BRIEF
Among the entries below, find each line with "parameter" and show it.

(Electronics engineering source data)
====
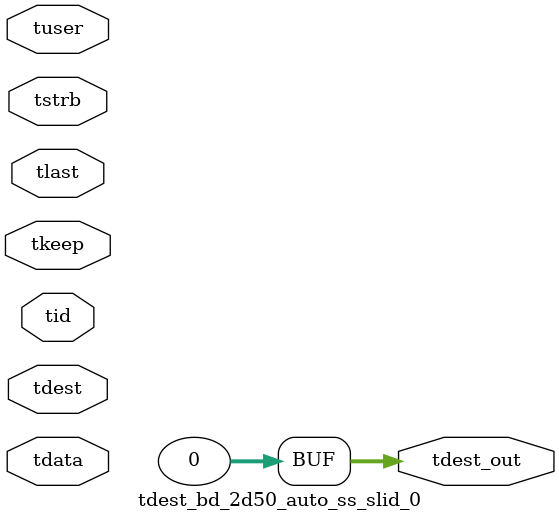
<source format=v>


`timescale 1ps/1ps

module tdest_bd_2d50_auto_ss_slid_0 #
(
parameter C_S_AXIS_TDATA_WIDTH = 32,
parameter C_S_AXIS_TUSER_WIDTH = 0,
parameter C_S_AXIS_TID_WIDTH   = 0,
parameter C_S_AXIS_TDEST_WIDTH = 0,
parameter C_M_AXIS_TDEST_WIDTH = 32
)
(
input  [(C_S_AXIS_TDATA_WIDTH == 0 ? 1 : C_S_AXIS_TDATA_WIDTH)-1:0     ] tdata,
input  [(C_S_AXIS_TUSER_WIDTH == 0 ? 1 : C_S_AXIS_TUSER_WIDTH)-1:0     ] tuser,
input  [(C_S_AXIS_TID_WIDTH   == 0 ? 1 : C_S_AXIS_TID_WIDTH)-1:0       ] tid,
input  [(C_S_AXIS_TDEST_WIDTH == 0 ? 1 : C_S_AXIS_TDEST_WIDTH)-1:0     ] tdest,
input  [(C_S_AXIS_TDATA_WIDTH/8)-1:0 ] tkeep,
input  [(C_S_AXIS_TDATA_WIDTH/8)-1:0 ] tstrb,
input                                                                    tlast,
output [C_M_AXIS_TDEST_WIDTH-1:0] tdest_out
);

assign tdest_out = {1'b0};

endmodule


</source>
====
SOLUTION
parameter C_S_AXIS_TDATA_WIDTH = 32,
parameter C_S_AXIS_TUSER_WIDTH = 0,
parameter C_S_AXIS_TID_WIDTH   = 0,
parameter C_S_AXIS_TDEST_WIDTH = 0,
parameter C_M_AXIS_TDEST_WIDTH = 32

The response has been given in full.